■ **Material for this task**:
^^^^^^^^^^^^^^^^

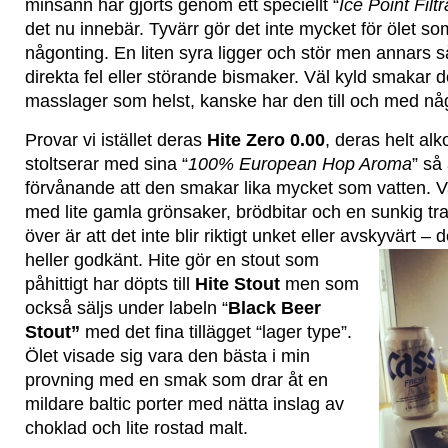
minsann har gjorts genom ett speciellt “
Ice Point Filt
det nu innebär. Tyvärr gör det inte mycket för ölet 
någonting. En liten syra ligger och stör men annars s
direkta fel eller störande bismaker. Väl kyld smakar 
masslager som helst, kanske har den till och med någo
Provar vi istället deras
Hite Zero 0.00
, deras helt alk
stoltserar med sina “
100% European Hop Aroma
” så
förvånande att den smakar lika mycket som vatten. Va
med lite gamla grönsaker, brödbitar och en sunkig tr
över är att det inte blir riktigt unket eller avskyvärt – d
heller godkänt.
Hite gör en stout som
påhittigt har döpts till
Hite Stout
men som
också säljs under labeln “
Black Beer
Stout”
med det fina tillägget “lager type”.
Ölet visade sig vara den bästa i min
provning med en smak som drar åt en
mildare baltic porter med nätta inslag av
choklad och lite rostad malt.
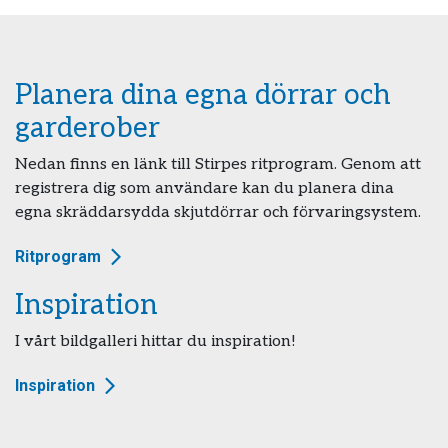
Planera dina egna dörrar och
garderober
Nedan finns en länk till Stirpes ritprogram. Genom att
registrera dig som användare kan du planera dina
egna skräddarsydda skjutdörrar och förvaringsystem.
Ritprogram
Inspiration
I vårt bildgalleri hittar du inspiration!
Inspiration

^^^^^^^^^^^^^^^^

■ **What is being asked**: Go through the entries and return each line where the word "egna" appears.

■ **Solution to this exercise**:
Planera dina egna dörrar och
egna skräddarsydda skjutdörrar och förvaringsystem.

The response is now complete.